Spouse of the first president of Ireland

Lucy Cometina Kurtz (11 April 1861 – 31 December 1938) was the wife of the first President of Ireland, Douglas Hyde.

== Life ==
Kurtz was born on 11 April 1861, in Berlin, Kingdom of Prussia, and christened on 4 September 1861, in Liverpool, United Kingdom. Her father was a manufacturing chemist. She was introduced to Douglas Hyde by Hyde's sister, Annette. Kurtz had met Annette in Killarney.

Kurtz married Hyde on 10 October 1893 in Liverpool. They had two daughters, Nuala and Una. Nuala died in 1916 of tuberculosis.
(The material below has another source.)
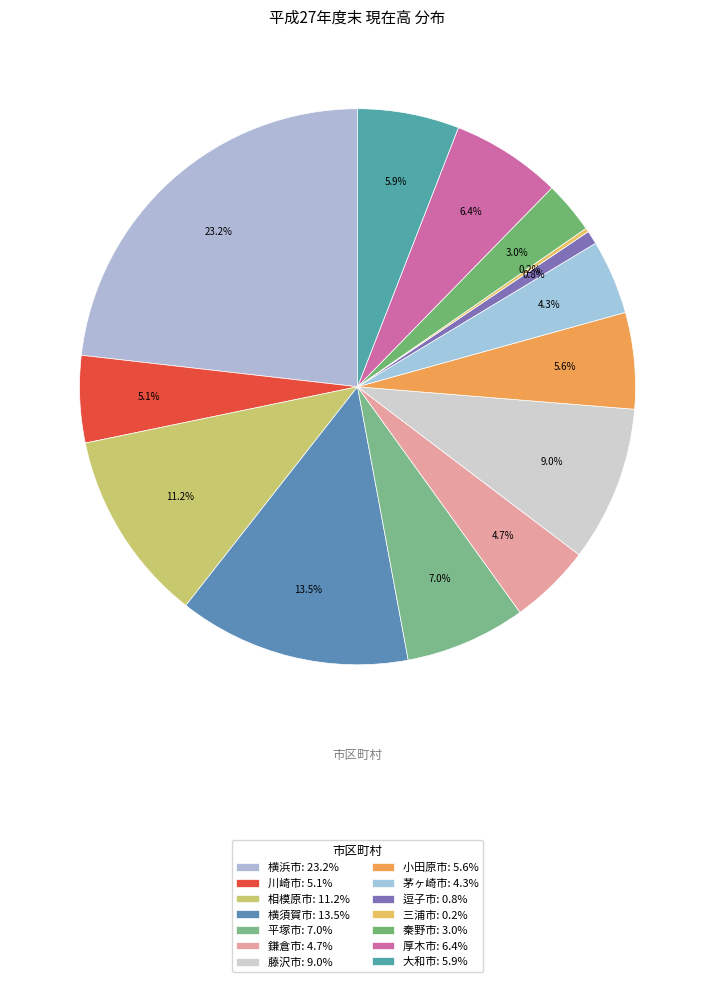

How many segments does this pie chart have?

14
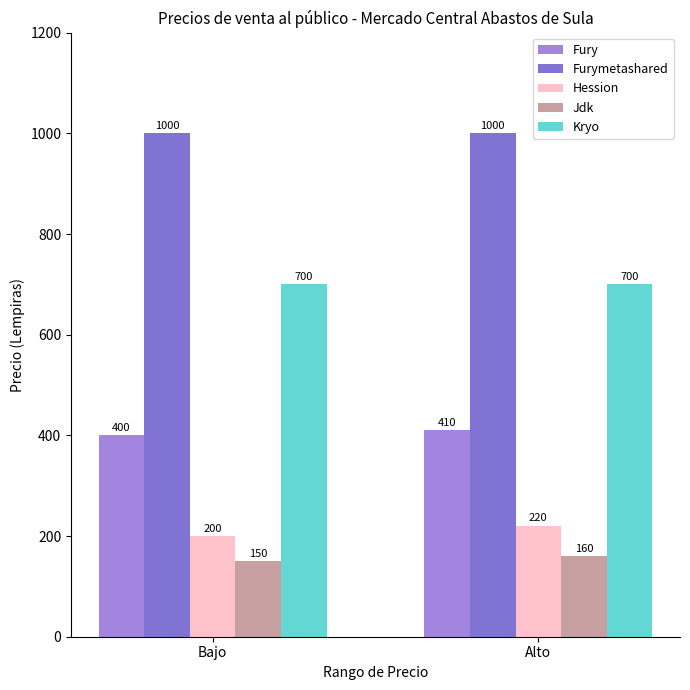

What is the total value across all series at Alto?

2490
The couple disagreed about how the Gaelic League treated Hyde, with Kurtz believing the League were demeaning and exploiting him. She developed a hatred for the League, the Irish language, and County Roscommon where the family lived. She became chronically ill, possibly suffering from neurasthenia. Hyde cared for her during her illness.

She died on 31 December 1938, at Ratra in Frenchpark, County Roscommon, after her husband's election. Due to her ill health, she had not moved into the presidential residence in Phoenix Park, Áras an Uachtaráin.